Starts between Deal With it Ranger/Natural Log Cabin and Narrow Arrow Direct in a left facing corner with a crack on the face of the corner. Above the top anchors, it looks possible to continue climbing via corners and some broken rock to a higher anchor below the Salad Fingers corner. This appears to have been climbed in the past but I'm uncertain of the difficulty.
4 bolts at the beginning, 3 on the top section (including the anchor below the lieback). Nuts (include a couple of RP's) and cams small to 1 inch. There are no less than 3 chain-equipped anchors on the route! The first marks the end of yet another 'short version' (.10c). The second is at the end of the first pitch proper, right before the crux .12+ arete. The third is at the end of the 'full' free pitch. Descent from the top anchors is possible via a single 70m rope.

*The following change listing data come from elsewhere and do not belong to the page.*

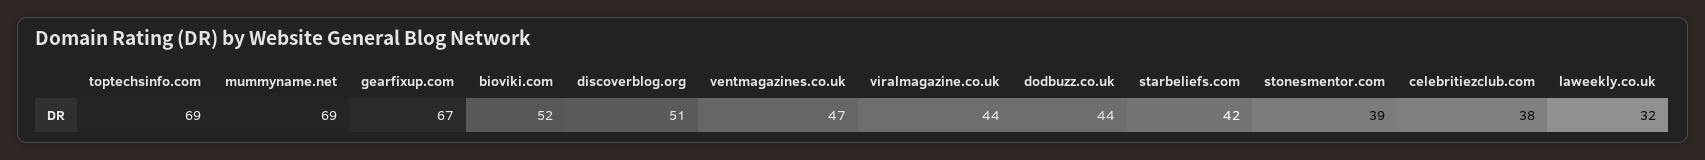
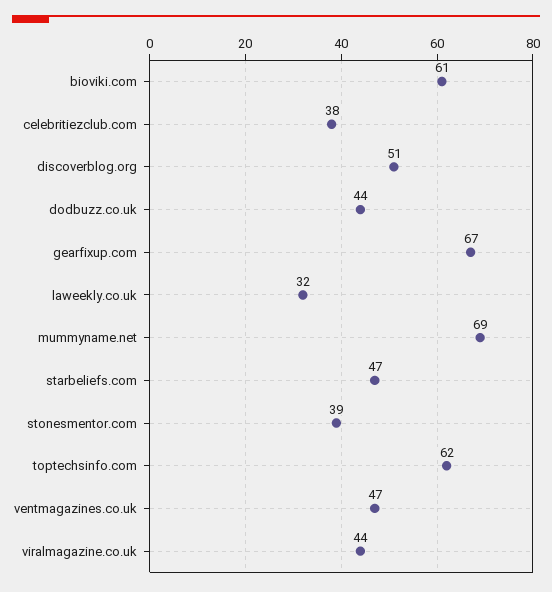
toptechsinfo.com: 69 -> 62
bioviki.com: 52 -> 61
starbeliefs.com: 42 -> 47

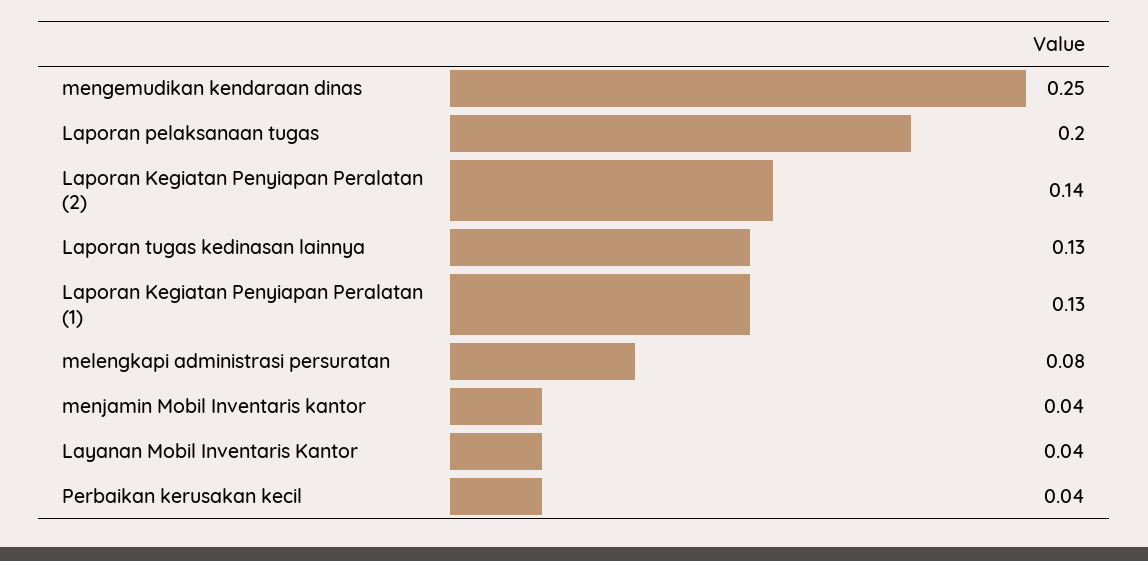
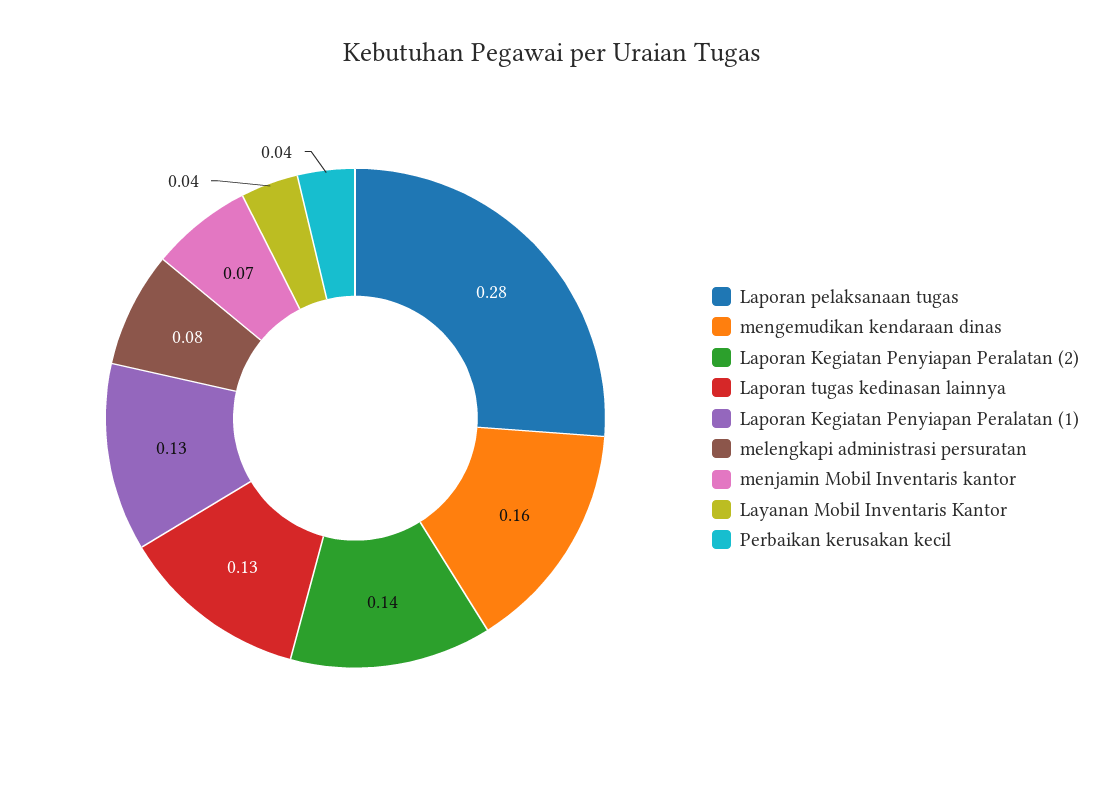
mengemudikan kendaraan dinas: 0.25 -> 0.16
Laporan pelaksanaan tugas: 0.2 -> 0.28
menjamin Mobil Inventaris kantor: 0.04 -> 0.07

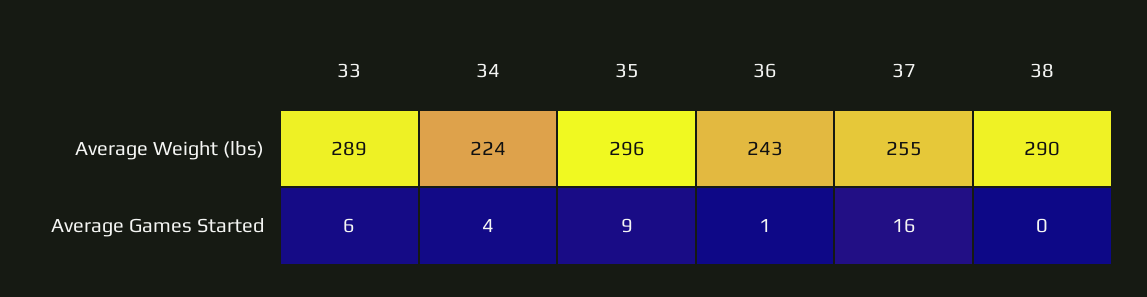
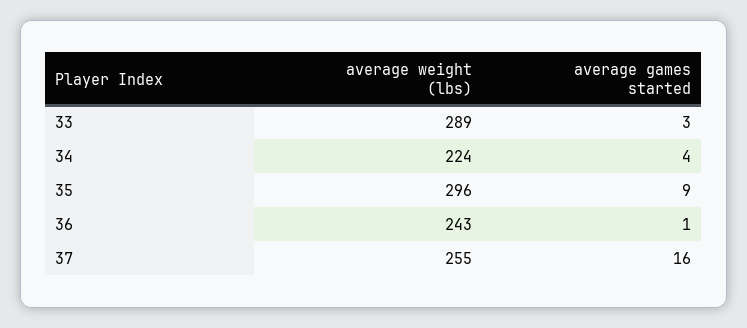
38, Average Weight (lbs): 290 -> none
33, Average Games Started: 6 -> 3
38, Average Games Started: 0 -> none

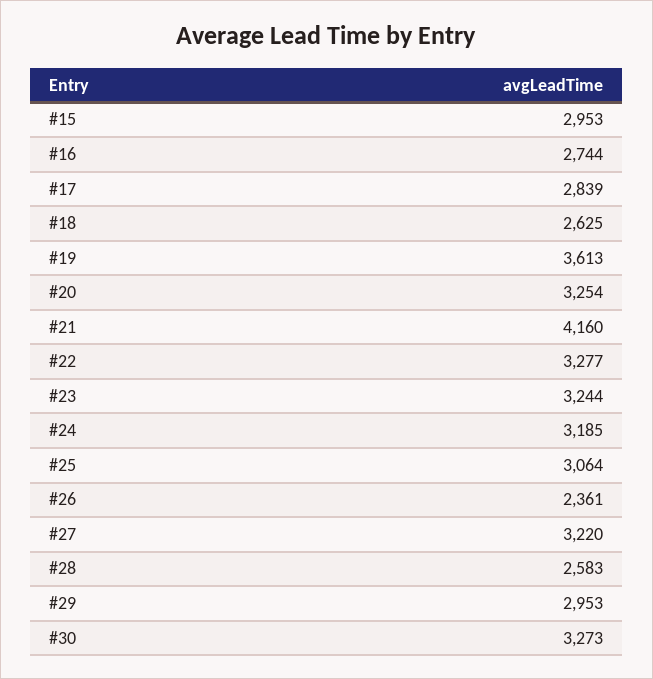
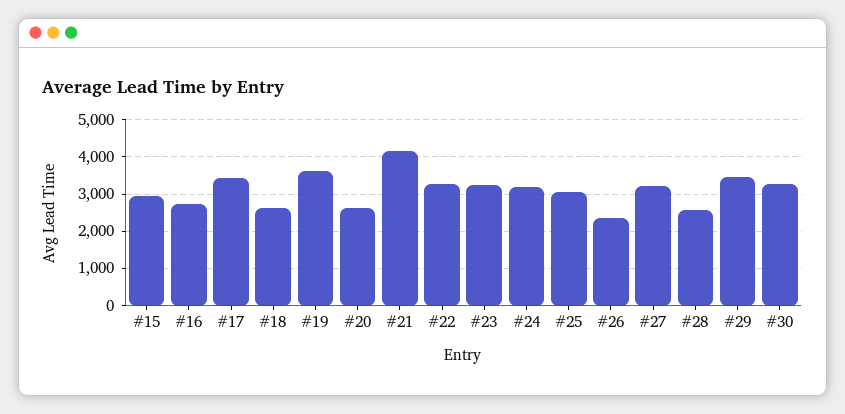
#17: 2839 -> 3400
#20: 3254 -> 2600
#29: 2953 -> 3400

|Comments on Narrow Arrow Overhang
Oct 23, 2012
Chris told me he never climbed this route, but did cleanly TR the arete section beneath the roof and rated those moves .12d. When he was TRing that section in the '90s, there were no bolts in place, where there are currently 2. The current higher anchor was not there either - he mentioned elaborate shenanigans to build an anchor that would let him work the moves beneath the roof.
Maybe the person who put in those bolts did the FFA of the pitch, or else it seems like Ben Gilkison did - in 2008 and gave a grade of "hard .13a" (someone else agreeing as well).
For me, the crux was definitely pulling the roof after the arete, with 100' of rope hanging straight down and nothing but air between the climber and the ground. A 70m just perfectly works for this pitch, a 60m will not. (for lowering off)
Jan 26, 2013
In light of that, it probably was Ben who got the FA. The bolts have been there for at least ten years and I don't think anyone else has done it. I think Super Dave had worked on it at some point but from what I gathered the roof proved to be a shutdown for taller folks. .12d seems fair; I mean, 5.13 is supposed to be REALLY hard, right? Also, I changed the route description to include the updated FFA info.